A "hospitalidade eucarística" é abordada por
Paolo Ricca. teólogo italiano, em artigo publicado no revista semanal italiana
Riforma, 16-09-2011.
Riforma é o semanário das Igrejas Evangélicas Batistas, Metodistas e Valdenses da Itália. O teólogo responde à demanda feita pelo movimento ecumênico de Turim, denominado "
Instrumentos da Paz".
A tradução é de
Benno Dischinger.
Eis o artigo.
Pertenço à Igreja valdense de
Turim e há alguns anos me ocupo com o ecumenismo, sobre o qual, em âmbito valdense, as opiniões são diversas; há quem é contrário, quem é indiferente, quem é cético, quem gostaria de interromper o diálogo considerado inútil, enquanto outros, afortunadamente compartilham objetivos e razões. No quadro do trabalho ecumênico que se desenvolve em Turim, eu gostaria de falar de uma iniciativa levada em frente pelo grupo ecumênico “Instrumentos de paz”, nascido em 1966 e composto por católicos, evangélicos batistas, valdenses, adventistas e esporadicamente por ortodoxos. A iniciativa consiste num caminho empreendido pelo compartilhamento da eucaristia ou ceia do Senhor.
Para fazer este objetivo chegar aos pastores das várias igrejas evangélicas, a alguns padres e correspondentes paróquias, bem como à comissão diocesana e à evangélica para o ecumenismo, foram enviadas cartas solicitando expressamente que com encontros mensais itinerantes, se possa compartilhar também em igrejas católicas a eucaristia, precisamente como já é possível compartilhar a ceia do Senhor nas igrejas evangélicas. A motivação dada é esta: “Gostaríamos, com este gesto, de responder ao mandamento do Senhor, ao seu convite, ao seu acolher todos. Quereríamos, em suma, ser mulheres e homens do dom e do compartilhamento”.

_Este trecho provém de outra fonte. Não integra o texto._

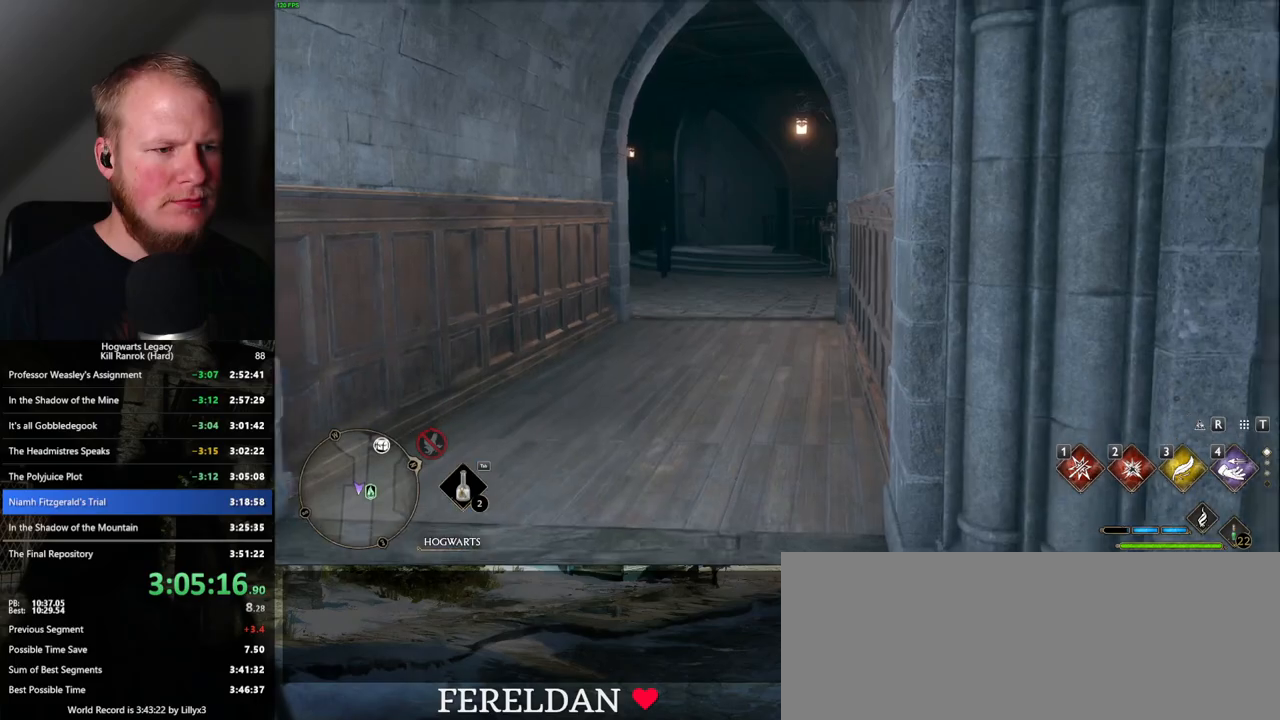
{"keys": ["a", "w"], "mouse": [], "events": [[367, "s", "up"], [500, "w", "down"]]}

A iniciativa terá início em outubro. Agora está claro que permanecerão não resolvidas as questões relativas aos diversos significados que católicos e evangélicos dão à Ceia do Senhor. E então a pergunta é: é correto compartilhar um gesto tão importante na divisão das confissões de fé? O que se quer fazer é, por ora, um pequeno passo: o que poderemos ou deveremos fazer para que o pequeno passo possa levar a uma mudança bem mais importante? Como ninguém querer dar um passo para trás no referente à própria teologia, talvez fosse melhor realizar um gesto diferente, para manifestar a comunhão ecumênica já existente. Se sim, qual?
Eugenia Ferreri – Turim
Não é por acaso que a iniciativa do Grupo ecumênico turinense “Instrumentos de paz” de promover, como cristãos de diversas confissões, uma ação comum para chegar a compartilhar a eucaristia (como costumeiramente a chamam os católicos) ou Santa Ceia ou Ceia do Senhor (como costumeiramente a chamam os evangélicos) em cultos públicos, celebrados em paróquias católicas e comunidades evangélicas da cidade – não é por acaso, dizia, que esta iniciativa nasceu neste ano de 2011.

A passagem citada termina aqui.